Set down the records that follow exactly and completely.

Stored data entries
------------
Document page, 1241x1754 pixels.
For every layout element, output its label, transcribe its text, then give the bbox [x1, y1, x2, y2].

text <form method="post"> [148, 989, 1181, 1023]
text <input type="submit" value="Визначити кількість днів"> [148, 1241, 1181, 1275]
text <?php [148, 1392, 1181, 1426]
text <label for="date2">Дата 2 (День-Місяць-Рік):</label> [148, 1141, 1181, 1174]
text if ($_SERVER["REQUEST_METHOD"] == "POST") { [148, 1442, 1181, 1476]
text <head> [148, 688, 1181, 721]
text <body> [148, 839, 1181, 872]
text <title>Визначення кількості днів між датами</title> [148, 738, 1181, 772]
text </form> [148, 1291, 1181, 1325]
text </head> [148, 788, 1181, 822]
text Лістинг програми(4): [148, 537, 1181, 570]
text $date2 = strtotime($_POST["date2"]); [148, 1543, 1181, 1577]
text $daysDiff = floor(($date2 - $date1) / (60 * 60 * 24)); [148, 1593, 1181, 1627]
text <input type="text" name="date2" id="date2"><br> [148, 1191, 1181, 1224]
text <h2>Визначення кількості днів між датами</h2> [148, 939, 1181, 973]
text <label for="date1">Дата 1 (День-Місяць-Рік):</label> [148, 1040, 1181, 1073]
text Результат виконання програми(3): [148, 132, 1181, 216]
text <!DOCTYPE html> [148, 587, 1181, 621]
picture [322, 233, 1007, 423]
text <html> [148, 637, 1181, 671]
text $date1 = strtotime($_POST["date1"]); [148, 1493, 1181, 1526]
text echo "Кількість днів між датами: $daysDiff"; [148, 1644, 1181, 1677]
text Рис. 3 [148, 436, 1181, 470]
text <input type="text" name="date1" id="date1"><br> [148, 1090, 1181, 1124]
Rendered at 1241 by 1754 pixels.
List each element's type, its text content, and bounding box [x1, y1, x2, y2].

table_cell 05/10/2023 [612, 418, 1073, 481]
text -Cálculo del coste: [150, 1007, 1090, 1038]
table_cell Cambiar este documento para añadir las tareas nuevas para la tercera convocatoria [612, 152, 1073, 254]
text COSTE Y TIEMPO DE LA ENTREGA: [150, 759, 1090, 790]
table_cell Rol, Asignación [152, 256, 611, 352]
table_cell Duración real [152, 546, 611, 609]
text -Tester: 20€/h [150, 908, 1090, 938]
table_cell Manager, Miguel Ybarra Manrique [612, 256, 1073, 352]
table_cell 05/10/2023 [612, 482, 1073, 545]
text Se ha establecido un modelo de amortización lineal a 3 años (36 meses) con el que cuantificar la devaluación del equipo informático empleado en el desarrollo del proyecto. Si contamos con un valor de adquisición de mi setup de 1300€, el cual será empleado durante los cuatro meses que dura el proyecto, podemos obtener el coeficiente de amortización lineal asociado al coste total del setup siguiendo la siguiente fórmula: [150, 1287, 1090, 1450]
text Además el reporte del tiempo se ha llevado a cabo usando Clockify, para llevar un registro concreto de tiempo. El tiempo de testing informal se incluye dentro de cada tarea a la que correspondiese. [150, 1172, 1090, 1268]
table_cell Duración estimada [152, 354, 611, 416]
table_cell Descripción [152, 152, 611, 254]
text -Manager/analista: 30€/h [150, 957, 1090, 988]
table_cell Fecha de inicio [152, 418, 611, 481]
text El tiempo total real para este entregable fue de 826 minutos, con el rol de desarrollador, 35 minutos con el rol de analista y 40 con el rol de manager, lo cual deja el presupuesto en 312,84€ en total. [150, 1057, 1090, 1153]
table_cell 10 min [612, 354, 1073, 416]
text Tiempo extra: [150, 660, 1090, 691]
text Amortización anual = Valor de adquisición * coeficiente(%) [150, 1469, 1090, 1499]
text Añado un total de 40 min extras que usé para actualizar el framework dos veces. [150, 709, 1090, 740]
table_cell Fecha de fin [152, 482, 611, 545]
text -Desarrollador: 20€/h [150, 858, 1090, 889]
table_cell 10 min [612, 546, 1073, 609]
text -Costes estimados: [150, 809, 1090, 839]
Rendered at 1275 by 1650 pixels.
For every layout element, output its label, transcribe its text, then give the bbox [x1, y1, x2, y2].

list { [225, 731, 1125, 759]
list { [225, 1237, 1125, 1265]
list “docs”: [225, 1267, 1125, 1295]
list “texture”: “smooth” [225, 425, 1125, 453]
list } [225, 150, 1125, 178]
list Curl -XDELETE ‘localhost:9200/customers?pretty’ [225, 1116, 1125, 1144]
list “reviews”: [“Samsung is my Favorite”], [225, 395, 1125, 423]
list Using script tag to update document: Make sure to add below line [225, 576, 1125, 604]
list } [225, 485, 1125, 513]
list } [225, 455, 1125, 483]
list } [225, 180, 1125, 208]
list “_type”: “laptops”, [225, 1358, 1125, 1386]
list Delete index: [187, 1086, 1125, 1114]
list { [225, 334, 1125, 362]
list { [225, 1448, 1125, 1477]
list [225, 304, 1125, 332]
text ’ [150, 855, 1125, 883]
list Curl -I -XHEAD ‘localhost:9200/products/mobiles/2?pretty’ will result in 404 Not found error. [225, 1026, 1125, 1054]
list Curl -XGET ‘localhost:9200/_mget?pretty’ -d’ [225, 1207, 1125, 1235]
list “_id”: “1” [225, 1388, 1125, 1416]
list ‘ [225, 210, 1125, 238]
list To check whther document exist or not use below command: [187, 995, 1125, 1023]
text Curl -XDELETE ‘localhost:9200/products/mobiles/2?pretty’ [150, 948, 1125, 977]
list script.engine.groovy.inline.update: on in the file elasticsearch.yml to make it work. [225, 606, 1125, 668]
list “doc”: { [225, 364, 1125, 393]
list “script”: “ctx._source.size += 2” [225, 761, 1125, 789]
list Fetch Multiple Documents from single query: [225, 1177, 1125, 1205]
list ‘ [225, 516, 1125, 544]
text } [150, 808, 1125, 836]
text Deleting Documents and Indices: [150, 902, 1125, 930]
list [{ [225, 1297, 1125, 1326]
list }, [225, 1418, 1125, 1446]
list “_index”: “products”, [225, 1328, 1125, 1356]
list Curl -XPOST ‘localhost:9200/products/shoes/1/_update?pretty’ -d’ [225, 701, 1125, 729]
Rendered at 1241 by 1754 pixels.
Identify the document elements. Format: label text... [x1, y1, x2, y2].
------------
RESPONSE AREA -
Document page, 1241x1754 pixels.
For every layout element, output its label, transcribe its text, then give the bbox [x1, y1, x2, y2].

text <form method="post"> [148, 989, 1181, 1023]
text <input type="submit" value="Визначити кількість днів"> [148, 1241, 1181, 1275]
text <?php [148, 1392, 1181, 1426]
text <label for="date2">Дата 2 (День-Місяць-Рік):</label> [148, 1141, 1181, 1174]
text if ($_SERVER["REQUEST_METHOD"] == "POST") { [148, 1442, 1181, 1476]
text <head> [148, 688, 1181, 721]
text <body> [148, 839, 1181, 872]
text <title>Визначення кількості днів між датами</title> [148, 738, 1181, 772]
text </form> [148, 1291, 1181, 1325]
text </head> [148, 788, 1181, 822]
text Лістинг програми(4): [148, 537, 1181, 570]
text $date2 = strtotime($_POST["date2"]); [148, 1543, 1181, 1577]
text $daysDiff = floor(($date2 - $date1) / (60 * 60 * 24)); [148, 1593, 1181, 1627]
text <input type="text" name="date2" id="date2"><br> [148, 1191, 1181, 1224]
text <h2>Визначення кількості днів між датами</h2> [148, 939, 1181, 973]
text <label for="date1">Дата 1 (День-Місяць-Рік):</label> [148, 1040, 1181, 1073]
text Результат виконання програми(3): [148, 132, 1181, 216]
text <!DOCTYPE html> [148, 587, 1181, 621]
picture [322, 233, 1007, 423]
text <html> [148, 637, 1181, 671]
text $date1 = strtotime($_POST["date1"]); [148, 1493, 1181, 1526]
text echo "Кількість днів між датами: $daysDiff"; [148, 1644, 1181, 1677]
text Рис. 3 [148, 436, 1181, 470]
text <input type="text" name="date1" id="date1"><br> [148, 1090, 1181, 1124]
Rendered at 1241 by 1754 pixels.
List each element's type, its text content, and bounding box [x1, y1, x2, y2].

table_cell 05/10/2023 [612, 418, 1073, 481]
text -Cálculo del coste: [150, 1007, 1090, 1038]
table_cell Cambiar este documento para añadir las tareas nuevas para la tercera convocatoria [612, 152, 1073, 254]
text COSTE Y TIEMPO DE LA ENTREGA: [150, 759, 1090, 790]
table_cell Rol, Asignación [152, 256, 611, 352]
table_cell Duración real [152, 546, 611, 609]
text -Tester: 20€/h [150, 908, 1090, 938]
table_cell Manager, Miguel Ybarra Manrique [612, 256, 1073, 352]
table_cell 05/10/2023 [612, 482, 1073, 545]
text Se ha establecido un modelo de amortización lineal a 3 años (36 meses) con el que cuantificar la devaluación del equipo informático empleado en el desarrollo del proyecto. Si contamos con un valor de adquisición de mi setup de 1300€, el cual será empleado durante los cuatro meses que dura el proyecto, podemos obtener el coeficiente de amortización lineal asociado al coste total del setup siguiendo la siguiente fórmula: [150, 1287, 1090, 1450]
text Además el reporte del tiempo se ha llevado a cabo usando Clockify, para llevar un registro concreto de tiempo. El tiempo de testing informal se incluye dentro de cada tarea a la que correspondiese. [150, 1172, 1090, 1268]
table_cell Duración estimada [152, 354, 611, 416]
table_cell Descripción [152, 152, 611, 254]
text -Manager/analista: 30€/h [150, 957, 1090, 988]
table_cell Fecha de inicio [152, 418, 611, 481]
text El tiempo total real para este entregable fue de 826 minutos, con el rol de desarrollador, 35 minutos con el rol de analista y 40 con el rol de manager, lo cual deja el presupuesto en 312,84€ en total. [150, 1057, 1090, 1153]
table_cell 10 min [612, 354, 1073, 416]
text Tiempo extra: [150, 660, 1090, 691]
text Amortización anual = Valor de adquisición * coeficiente(%) [150, 1469, 1090, 1499]
text Añado un total de 40 min extras que usé para actualizar el framework dos veces. [150, 709, 1090, 740]
table_cell Fecha de fin [152, 482, 611, 545]
text -Desarrollador: 20€/h [150, 858, 1090, 889]
table_cell 10 min [612, 546, 1073, 609]
text -Costes estimados: [150, 809, 1090, 839]
Rendered at 1275 by 1650 pixels.
For every layout element, output its label, transcribe its text, then give the bbox [x1, y1, x2, y2].

list { [225, 731, 1125, 759]
list { [225, 1237, 1125, 1265]
list “docs”: [225, 1267, 1125, 1295]
list “texture”: “smooth” [225, 425, 1125, 453]
list } [225, 150, 1125, 178]
list Curl -XDELETE ‘localhost:9200/customers?pretty’ [225, 1116, 1125, 1144]
list “reviews”: [“Samsung is my Favorite”], [225, 395, 1125, 423]
list Using script tag to update document: Make sure to add below line [225, 576, 1125, 604]
list } [225, 485, 1125, 513]
list } [225, 455, 1125, 483]
list } [225, 180, 1125, 208]
list “_type”: “laptops”, [225, 1358, 1125, 1386]
list Delete index: [187, 1086, 1125, 1114]
list { [225, 334, 1125, 362]
list { [225, 1448, 1125, 1477]
list [225, 304, 1125, 332]
text ’ [150, 855, 1125, 883]
list Curl -I -XHEAD ‘localhost:9200/products/mobiles/2?pretty’ will result in 404 Not found error. [225, 1026, 1125, 1054]
list Curl -XGET ‘localhost:9200/_mget?pretty’ -d’ [225, 1207, 1125, 1235]
list “_id”: “1” [225, 1388, 1125, 1416]
list ‘ [225, 210, 1125, 238]
list To check whther document exist or not use below command: [187, 995, 1125, 1023]
text Curl -XDELETE ‘localhost:9200/products/mobiles/2?pretty’ [150, 948, 1125, 977]
list script.engine.groovy.inline.update: on in the file elasticsearch.yml to make it work. [225, 606, 1125, 668]
list “doc”: { [225, 364, 1125, 393]
list “script”: “ctx._source.size += 2” [225, 761, 1125, 789]
list Fetch Multiple Documents from single query: [225, 1177, 1125, 1205]
list ‘ [225, 516, 1125, 544]
text } [150, 808, 1125, 836]
text Deleting Documents and Indices: [150, 902, 1125, 930]
list [{ [225, 1297, 1125, 1326]
list }, [225, 1418, 1125, 1446]
list “_index”: “products”, [225, 1328, 1125, 1356]
list Curl -XPOST ‘localhost:9200/products/shoes/1/_update?pretty’ -d’ [225, 701, 1125, 729]
Rendered at 1241 by 1754 pixels.
Identify the document elements. Format: label text... [x1, y1, x2, y2].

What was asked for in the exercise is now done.